Como hei de dar meu voto a quem negocia com bandidos e deixa uma metrópole inteira, 11 milhões de habitantes, dois dias refém do crime? Alguém poderia imaginar que o impossível aconteceria e homens encarcerados haveriam de acuar milhões de cidadãos livres

Frei Betto é escritor, autor, em parceria com Leonardo Boff, de “Mística e Espiritualidade” (Rocco), entre outros livros.

 

Como hei de dar meu voto a quem negocia com bandidos e deixa uma metrópole inteira, 11 milhões de habitantes, dois dias refém do crime? Alguém poderia imaginar que o impossível aconteceria e homens encarcerados haveriam de acuar milhões de cidadãos livres, refugiados em casa pelo medo? Como posso escolher que me governe quem esconde a identidade dos mortos pela polícia e permite que jovens, por serem pobres e estarem na rua, sejam alvos da sanha assassina de policiais irresponsáveis?

 

Como posso dar meu voto para ocupar o poder a quem abusa dos meus impostos e permite que um avião comprado com recursos públicos transporte advogados mancomunados com o crime até o cárcere onde os prisioneiros decidem o destino de uma cidade? Onde estão os serviços de inteligência da polícia, as ações preventivas, os cuidados para a recuperação dos que infringem a lei? E quem me convence que os mortos sem antecedentes criminais de fato atacaram dependências policiais antes de serem alvejados?

 

Como dar meu voto a quem trata movimentos populares com repressão e criminaliza os que defendem a reforma agrária? E a quem considera justo o caixa dois e negocia funções públicas em troca de alianças políticas espúrias?

 

Não posso votar em quem qualifica de populistas os ventos democráticos populares que sopram na América do Sul, bafejando os países da região de soberania e independência. Nem a quem torce o nariz preconceituoso diante de operários e indígenas eleitos democraticamente presidentes pela vontade do povo.

 

Como dar meu voto a quem se alia aos remanescentes da ditadura militar, que escutaram silentes os gritos ressoados das câmaras de torturas e o choro incontido das famílias de mortos e desaparecidos? Não posso votar em sorrisos falsos, em partidos cujos candidatos são decididos por meia dúzia de caciques reunidos em torno de vinhos caros, em coligações que se armaram para evitar o estatuto do desarmamento. Nem naqueles que promoveram a privatização do patrimônio público e repassaram recursos acumulados por nossos tributos para empresas estrangeiras comprarem o que pertencia à nação.

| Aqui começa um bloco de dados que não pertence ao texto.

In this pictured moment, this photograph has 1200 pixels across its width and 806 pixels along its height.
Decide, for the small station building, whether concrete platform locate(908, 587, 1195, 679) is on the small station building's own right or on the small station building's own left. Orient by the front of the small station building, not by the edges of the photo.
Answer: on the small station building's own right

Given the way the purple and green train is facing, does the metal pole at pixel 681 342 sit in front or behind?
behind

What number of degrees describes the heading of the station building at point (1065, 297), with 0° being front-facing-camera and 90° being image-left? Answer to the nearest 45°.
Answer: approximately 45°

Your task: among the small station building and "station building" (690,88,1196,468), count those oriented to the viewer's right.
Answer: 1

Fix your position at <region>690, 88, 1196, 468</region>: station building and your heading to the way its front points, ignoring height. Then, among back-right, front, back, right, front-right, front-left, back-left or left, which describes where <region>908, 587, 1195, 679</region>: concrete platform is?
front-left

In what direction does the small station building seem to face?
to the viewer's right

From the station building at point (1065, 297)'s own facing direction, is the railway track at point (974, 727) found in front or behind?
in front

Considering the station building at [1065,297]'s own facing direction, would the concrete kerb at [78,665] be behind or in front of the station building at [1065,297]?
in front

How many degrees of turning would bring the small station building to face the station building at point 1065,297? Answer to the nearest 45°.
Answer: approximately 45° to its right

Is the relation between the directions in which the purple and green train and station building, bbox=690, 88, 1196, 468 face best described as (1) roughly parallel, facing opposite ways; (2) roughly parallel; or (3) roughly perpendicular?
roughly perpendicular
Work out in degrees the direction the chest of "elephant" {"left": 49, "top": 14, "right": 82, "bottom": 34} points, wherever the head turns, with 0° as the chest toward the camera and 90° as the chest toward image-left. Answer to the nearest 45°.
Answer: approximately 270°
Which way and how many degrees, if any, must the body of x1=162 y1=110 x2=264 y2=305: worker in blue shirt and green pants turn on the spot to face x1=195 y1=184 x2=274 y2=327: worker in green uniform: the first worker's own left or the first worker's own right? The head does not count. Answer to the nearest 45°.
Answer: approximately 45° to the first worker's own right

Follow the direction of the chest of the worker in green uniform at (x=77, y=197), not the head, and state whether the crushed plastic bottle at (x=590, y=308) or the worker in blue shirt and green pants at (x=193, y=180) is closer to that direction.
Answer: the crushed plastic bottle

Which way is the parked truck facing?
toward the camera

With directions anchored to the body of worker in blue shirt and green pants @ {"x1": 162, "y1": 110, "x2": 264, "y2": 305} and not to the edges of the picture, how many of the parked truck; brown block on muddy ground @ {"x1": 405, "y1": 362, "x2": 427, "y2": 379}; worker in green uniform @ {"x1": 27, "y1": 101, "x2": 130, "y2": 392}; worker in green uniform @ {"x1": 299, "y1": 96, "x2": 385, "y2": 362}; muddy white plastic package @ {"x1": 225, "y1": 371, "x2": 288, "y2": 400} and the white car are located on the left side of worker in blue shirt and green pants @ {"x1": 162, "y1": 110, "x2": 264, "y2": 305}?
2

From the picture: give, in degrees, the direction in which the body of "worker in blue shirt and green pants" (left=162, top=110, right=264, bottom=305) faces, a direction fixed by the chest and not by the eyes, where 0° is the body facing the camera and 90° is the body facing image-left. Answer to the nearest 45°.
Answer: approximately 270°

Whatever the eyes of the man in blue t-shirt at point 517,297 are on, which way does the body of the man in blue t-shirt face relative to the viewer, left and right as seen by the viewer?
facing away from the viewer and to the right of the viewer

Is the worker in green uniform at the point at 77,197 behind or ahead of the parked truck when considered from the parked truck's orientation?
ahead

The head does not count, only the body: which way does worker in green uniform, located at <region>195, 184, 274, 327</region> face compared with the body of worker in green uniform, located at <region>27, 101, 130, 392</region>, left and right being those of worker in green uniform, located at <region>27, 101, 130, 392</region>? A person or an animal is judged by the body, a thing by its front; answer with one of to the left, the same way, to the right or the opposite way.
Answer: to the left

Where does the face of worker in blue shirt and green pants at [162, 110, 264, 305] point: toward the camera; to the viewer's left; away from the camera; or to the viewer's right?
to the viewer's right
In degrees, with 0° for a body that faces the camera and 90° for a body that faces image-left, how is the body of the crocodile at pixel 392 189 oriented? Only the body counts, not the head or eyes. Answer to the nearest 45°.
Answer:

Não hei de dar meu voto a deputados que faltaram com a ética, o decoro público, financiados por dinheiro escuso ou envolvidos em máfias de sanguessugas. Nem aos que jamais foram vistos entre os pobres, participando de movimentos populares e apoiando a defesa intransigente dos direitos humanos.

 

Também não hei de atirar meu voto na lata de lixo, no esgoto das amarguras cívicas, na latrina das decepções ideológicas, subtraindo-o da soma de votos atraídos por discursos demagógicos e sofisticadas campanhas destinadas a eleger e reeleger corruptos, alpinistas eleitorais, nepotistas e oportunistas. Hei de valorizar essa ferramenta democrática capaz de alçar ao poder público homens e mulheres sensíveis à exigência histórica de promover reformas na estrutura social brasileira, em especial na fundiária e na tributária.

 

Não deixarei que meu voto seja tragado pelo pessimismo, pela desmotivação política, pelo desalento que desafoga a emoção e encurrala a razão, cegando-a frente ao futuro. E não farei de meu voto um mero jogo digital de quem escolhe uma possibilidade de vitória. Pesquisarei cada um dos candidatos, levantarei sua vida pregressa, exigirei compromissos daqueles que de mim se acercarem. Darei passos para cobrir a ponte que separa a democracia representativa da democracia participativa.

 

Bem dizia Montesquieu, “para que não se possa abusar do poder é preciso que, pela disposição das coisas, o poder freie o poder.” E o único poder capaz de frear o poder do Estado é esse que brota da sociedade civil organizada e mobilizada, do voto consciente e conseqüente, da cidadania que valoriza as eleições e a escolhas que elas implicam.

 

Hei de dar meu voto ao fim da desigualdade social, à reforma de nossas estruturas fundiárias, à redução dos juros, à melhoria da educação e da saúde, à política de segurança pública e combate ao desemprego, à integração da América Latina e à globalização da solidariedade.